# Delta 40-690 20" scroll saw



## PurpLev

" I'm looking forward to using this saw" so this review is not based on usage?

if so, I think it would be great if you could come back in a year or 2 and update this review to add some feedback to how the tool actually performs over the long run. issues… failures… pros and cons.


----------



## rance

I bought the same one a couple of months ago. I did not have the problems you had. I also helped Woodbutcher3 put his together with no problems either. Using the saw has been a dream. Only thing I would change is to add a foot switch like what you've done. That's nothing negative against the saw.


----------



## Spear4573

Thanks for the review. I actually had my eyes on one of these, then ended up buying a blasted Craftsman scroll instead. It gets the job done, but it's certainly nowhere comparable to a Delta. I don't use a scroll saw very often, I find that my band saw gets far more use, but if the time comes I'll probably find myself trading in my Craftsman for a better brand.

Let me know how it goes.


----------



## RetiredCoastie

Thanks guys. I hope this helps some of you.

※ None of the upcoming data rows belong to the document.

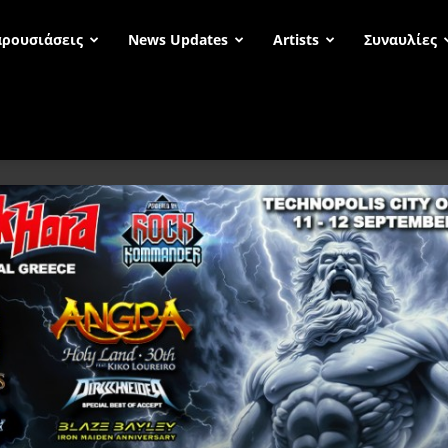
ρουσιάσεις
News Updates
Artists
Συναυλίες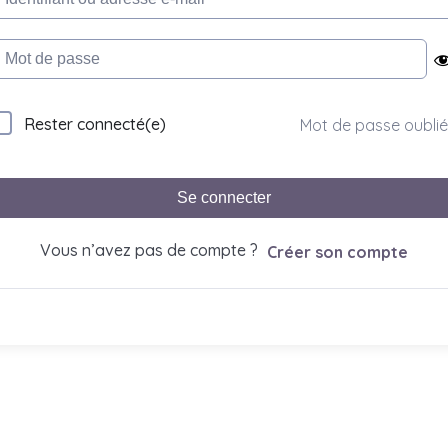
Rester connecté(e)
Mot de passe oublié
Se connecter
Vous n’avez pas de compte ?
Créer son compte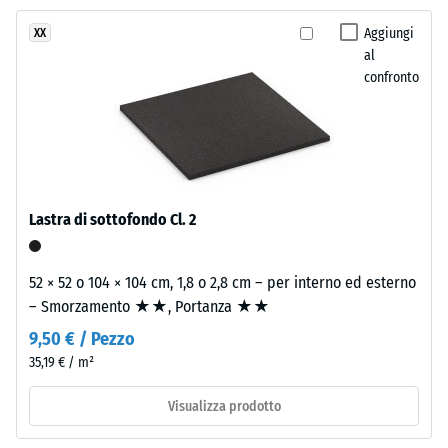
resistenza
due
allo
Aggiungi
XX
strati.
scivolamento
al
Lo
DS (EN 14041)
confronto
strato
- Valore scala
d'usura,
4 =
spesso
Coefficiente
circa
di attrito ca.
3,3
0,53
mm,
Lastra di sottofondo Cl. 2
Resistenza
è
all'abrasione
composto
– Resistenza
da
52 × 52 o 104 × 104 cm, 1,8 o 2,8 cm – per interno ed esterno
all'usura
granulato
– Smorzamento ★★, Portanza ★★
abrasiva –
EPDM
Valore della
9,50 € / Pezzo
di
scala 2 =
35,19 € / m²
nuova
"buono" (BS
7188)
produzione,
Visualizza prodotto
colorato
Permeabilità
in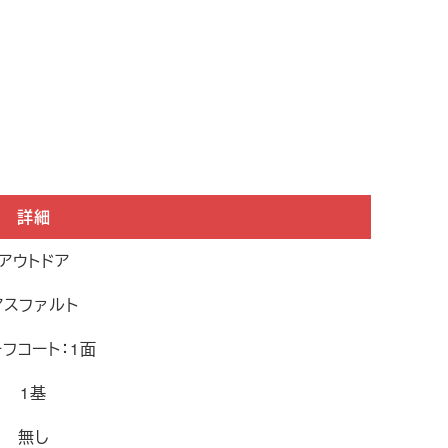
詳細
アウトドア
アスファルト
フコート：1面
1基
無し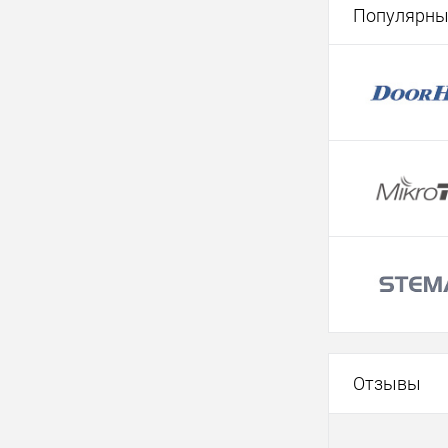
Популярны
Отзывы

Purplev this review is in no means an endorsement for DELTA or the saw. Simply addressing some issues that I found in reviews on several web sites and what I discovered and how I addressed them regarding this saw. I looked at pages and pages on websites that gave this saw high praise and very few that gave it a low rating and it was those low rating issues that I was refering to. None of the reviews that I read gave it a low rating because of breakdown after use.


----------



## Delta356

Congrats. You can't go wrong with Delta…

Thanks, Michael Frey
Portland, OR

FREY WOODWORKING INC.


----------



## d2reu

I have had this saw for over a year now and am very happy with it. No real problems except the dust blower attachment cracked where it hooks onto the saw. A couple of drops of crazy glue took care of the problem. I scroll every weekend and also sometimes during the week. I've put a lot of hours on the machine and am very pleased with it. This is the exact same saw as the DeWalt but can usually be found quite a bit cheaper.


----------